While the league has made international noise by luring the likes of Oscar, Hulk and Alex Teixeira to the Far East by offering some of the largest contracts on the planet, the league’s long-term sustainability has always been called into question, even by the country’s own governing sports body.

CSL debt

In the 2016 winter transfer window, the CSL spent $296 million. This past window, that number increased to over $400 million, causing China’s ruling party to issue a warning against excessive spending. With nearly 80 percent of the clubs’ spending in 2016 going towards foreign coaches and players, a cap was put in place to “strengthen examination and supervision of clubs’ financial affairs, progressively control clubs’ expenditures on first-team players and ensure favorable financial conditions.”

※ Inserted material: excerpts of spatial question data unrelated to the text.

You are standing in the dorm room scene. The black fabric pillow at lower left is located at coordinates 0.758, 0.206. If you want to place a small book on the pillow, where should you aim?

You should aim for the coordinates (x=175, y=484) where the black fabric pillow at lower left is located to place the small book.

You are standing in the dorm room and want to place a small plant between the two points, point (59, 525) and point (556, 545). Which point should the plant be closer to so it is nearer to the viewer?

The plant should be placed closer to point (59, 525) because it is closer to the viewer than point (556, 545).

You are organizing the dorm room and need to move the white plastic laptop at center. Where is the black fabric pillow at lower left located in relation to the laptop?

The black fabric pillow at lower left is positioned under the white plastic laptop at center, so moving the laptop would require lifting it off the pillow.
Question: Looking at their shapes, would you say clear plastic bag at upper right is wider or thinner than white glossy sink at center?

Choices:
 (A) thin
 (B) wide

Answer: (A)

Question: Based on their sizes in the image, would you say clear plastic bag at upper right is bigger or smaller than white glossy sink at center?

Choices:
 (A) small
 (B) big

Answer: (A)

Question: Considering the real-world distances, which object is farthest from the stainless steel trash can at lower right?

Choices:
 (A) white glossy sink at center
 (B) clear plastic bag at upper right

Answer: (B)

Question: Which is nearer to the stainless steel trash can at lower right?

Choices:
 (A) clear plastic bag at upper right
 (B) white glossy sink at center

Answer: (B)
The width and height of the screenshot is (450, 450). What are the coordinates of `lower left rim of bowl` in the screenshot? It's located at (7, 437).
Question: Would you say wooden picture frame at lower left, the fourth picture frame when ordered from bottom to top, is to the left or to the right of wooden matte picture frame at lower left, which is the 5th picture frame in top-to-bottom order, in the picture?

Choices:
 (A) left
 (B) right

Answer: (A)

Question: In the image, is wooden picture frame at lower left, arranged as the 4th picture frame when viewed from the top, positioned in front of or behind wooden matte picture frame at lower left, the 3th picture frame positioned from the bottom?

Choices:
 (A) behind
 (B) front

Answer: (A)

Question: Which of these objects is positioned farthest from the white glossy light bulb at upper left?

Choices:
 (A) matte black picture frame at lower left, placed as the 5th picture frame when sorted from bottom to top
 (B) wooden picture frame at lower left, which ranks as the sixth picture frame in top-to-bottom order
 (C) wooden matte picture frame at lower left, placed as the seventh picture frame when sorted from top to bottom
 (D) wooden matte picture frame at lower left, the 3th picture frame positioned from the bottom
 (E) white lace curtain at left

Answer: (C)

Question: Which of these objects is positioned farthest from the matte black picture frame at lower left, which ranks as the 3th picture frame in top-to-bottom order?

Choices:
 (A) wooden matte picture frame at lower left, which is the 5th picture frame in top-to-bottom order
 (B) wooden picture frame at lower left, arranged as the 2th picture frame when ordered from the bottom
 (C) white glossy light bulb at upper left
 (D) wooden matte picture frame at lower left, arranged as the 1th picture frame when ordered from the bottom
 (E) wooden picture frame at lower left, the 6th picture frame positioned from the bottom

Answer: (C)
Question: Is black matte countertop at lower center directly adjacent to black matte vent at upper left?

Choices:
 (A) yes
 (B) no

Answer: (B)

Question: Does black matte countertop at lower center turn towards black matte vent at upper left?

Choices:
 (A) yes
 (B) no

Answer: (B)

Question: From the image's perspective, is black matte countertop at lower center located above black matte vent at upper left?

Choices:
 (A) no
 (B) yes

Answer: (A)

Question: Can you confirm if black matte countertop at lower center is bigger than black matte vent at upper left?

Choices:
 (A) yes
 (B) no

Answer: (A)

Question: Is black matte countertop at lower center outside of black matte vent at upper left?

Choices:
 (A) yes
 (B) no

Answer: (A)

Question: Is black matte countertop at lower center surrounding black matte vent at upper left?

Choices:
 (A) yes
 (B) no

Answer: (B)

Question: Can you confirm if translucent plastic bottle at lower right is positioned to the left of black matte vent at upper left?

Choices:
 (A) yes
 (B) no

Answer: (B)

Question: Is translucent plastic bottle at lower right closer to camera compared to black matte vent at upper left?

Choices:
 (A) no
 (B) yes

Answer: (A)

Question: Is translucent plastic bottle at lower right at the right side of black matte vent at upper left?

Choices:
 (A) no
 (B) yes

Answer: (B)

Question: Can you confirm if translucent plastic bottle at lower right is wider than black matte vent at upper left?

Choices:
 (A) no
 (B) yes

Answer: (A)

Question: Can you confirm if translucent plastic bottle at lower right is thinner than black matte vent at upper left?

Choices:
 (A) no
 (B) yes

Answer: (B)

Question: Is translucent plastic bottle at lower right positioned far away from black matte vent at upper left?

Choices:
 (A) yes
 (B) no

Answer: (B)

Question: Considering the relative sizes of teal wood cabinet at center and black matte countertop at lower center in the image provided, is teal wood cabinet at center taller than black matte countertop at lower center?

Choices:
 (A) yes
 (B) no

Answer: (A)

According to the PwC report, CSL clubs, on average, only see 3 percent of their revenue from gate and matchday income while a meager 14 percent comes from TV and broadcasting. These numbers cast an uncertain future for the CSL, but this news comes just as Beijing Guoan have reportedly signed 25-year-old Brazilian Lucas Moura from PSG.

Maybe, in the end, money is no object for the CSL and this is all just fine — mod£rn football, baby!